* _TEXTE ÉTUDIÉ_:
Alors que nous vivons dans un monde de bruits, de mouvements et de connexions certaines femmes, comme les clarisses de Poligny, ont choisi de se retirer dans un monastère pour vivre de la prière. Une vie de contemplative, cloîtrée et silencieuse qui semble aller à l'encontre de ce qu'est la société en 2022 : active, ouverte sur le monde et assoiffée de paroles. Soeur Thérèse-Marie et soeur Anne-Marie, deux jeunes soeurs du monastère sainte Claire de Poligny dans le Jura, racontent leur quotidien de religieuses au micro de Véronique Alzieu.
Etre réveillé par son iphone, aller au boulot en métro, organiser un week-end avec ses vieux copains de fac, assister au mariage de son cousin, tomber amoureux, partir au Mexique, boire un verre en terrasse un soir de printemps... C’est la vie, la vraie ou plutôt la vie (presque) "normale". Ca dépend pour qui. Soeur Thérèse a 37 ans et soeur Anne-Marie pas encore la trentaine. Elles sont soeurs clarisses au monastère sainte Claire de Poligny, capitale du Comté, nichée au coeur du Jura. Elles portent un voile noir sur la tête signifiant qu'elles ont fait leurs "voeux définitifs" au sein de la communauté. En bref, elles ont fait le voeu de consacrer toute leur vie à Dieu.
Dans le monastère en pierre, peu de bruits à part les robes des soeurs qui se déplacent discrètement et l'appel de la cloche pour les offices quotidiens. Chaque religieuse vit dans une "cellule", une petite chambre sans chichis avec un lit simple, une table d'étude et une petite bassine pour faire sa toilette. Pour le reste tout est commun. Les repas sont pris en silence avec les 17 autres clarisses de la communauté, les travaux de la cuisine, du jardin sont équitablement répartis, les prières entonnées à l'unisson et les dons reçus, dont elles dépendent, sont destinés à l'ensemble de la communauté. Une vraie vie de famille se construit autour des 17 "soeurs" qui ont toutes volontairement choisi de se retirer du monde, tout en le portant au quotidien dans leurs prières.

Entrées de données

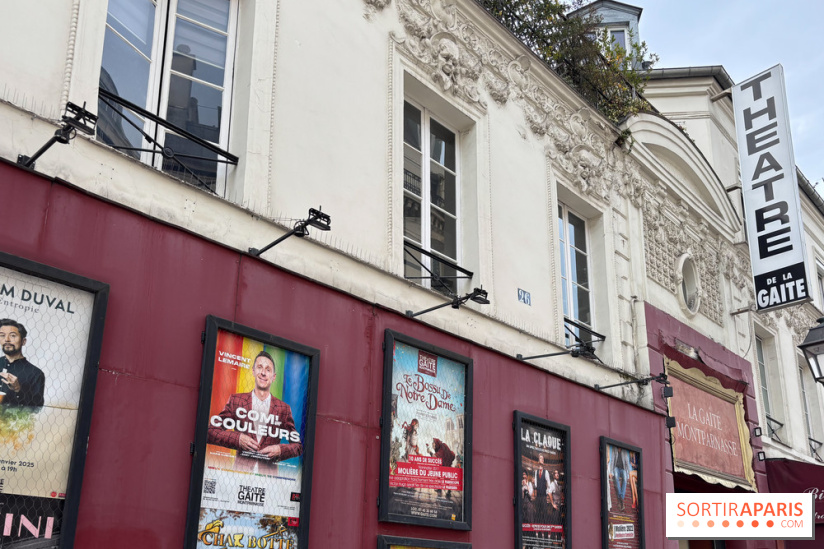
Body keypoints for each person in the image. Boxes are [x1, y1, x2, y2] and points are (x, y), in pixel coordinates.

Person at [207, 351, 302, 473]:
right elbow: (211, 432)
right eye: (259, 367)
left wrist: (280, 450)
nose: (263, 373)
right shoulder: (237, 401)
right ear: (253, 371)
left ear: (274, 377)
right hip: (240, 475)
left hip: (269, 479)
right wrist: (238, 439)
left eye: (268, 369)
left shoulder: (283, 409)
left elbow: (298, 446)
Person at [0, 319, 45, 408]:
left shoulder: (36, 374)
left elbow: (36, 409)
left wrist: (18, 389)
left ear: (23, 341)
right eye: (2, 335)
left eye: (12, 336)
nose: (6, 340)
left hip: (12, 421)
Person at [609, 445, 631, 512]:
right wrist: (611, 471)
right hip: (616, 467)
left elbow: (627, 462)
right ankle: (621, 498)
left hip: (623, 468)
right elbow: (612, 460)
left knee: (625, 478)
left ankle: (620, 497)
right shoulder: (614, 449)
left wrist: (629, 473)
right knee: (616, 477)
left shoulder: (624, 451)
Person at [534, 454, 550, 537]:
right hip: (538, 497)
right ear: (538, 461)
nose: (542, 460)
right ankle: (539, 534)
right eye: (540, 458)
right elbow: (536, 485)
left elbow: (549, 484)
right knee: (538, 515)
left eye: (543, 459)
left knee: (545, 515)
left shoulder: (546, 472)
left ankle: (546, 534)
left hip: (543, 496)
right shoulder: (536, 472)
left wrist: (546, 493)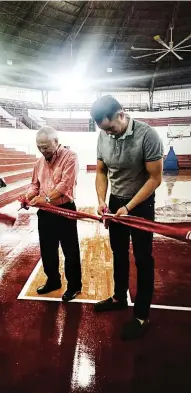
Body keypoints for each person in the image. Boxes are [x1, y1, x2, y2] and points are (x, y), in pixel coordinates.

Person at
---
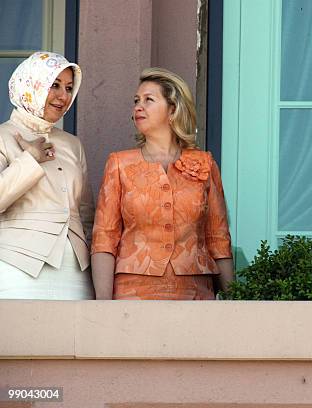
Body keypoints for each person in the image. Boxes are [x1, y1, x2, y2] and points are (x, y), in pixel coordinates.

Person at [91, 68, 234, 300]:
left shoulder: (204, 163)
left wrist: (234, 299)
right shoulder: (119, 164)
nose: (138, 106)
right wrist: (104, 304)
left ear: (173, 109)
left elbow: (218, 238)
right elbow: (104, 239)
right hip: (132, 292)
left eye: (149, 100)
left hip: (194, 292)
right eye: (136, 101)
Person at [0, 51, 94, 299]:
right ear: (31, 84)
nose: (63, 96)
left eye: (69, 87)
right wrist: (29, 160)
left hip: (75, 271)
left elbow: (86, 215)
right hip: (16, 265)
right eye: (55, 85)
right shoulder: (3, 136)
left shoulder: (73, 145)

* _CONSIGNE_: Selon le texte sur les clarisses de Poligny, que signifie le voile noir que portent les deux soeurs ? Ce matériel provient d'une autre source.

* _VOTRE RÉPONSE_: Il signifie qu'elles ont fait leurs « voeux définitifs » au sein de la communauté.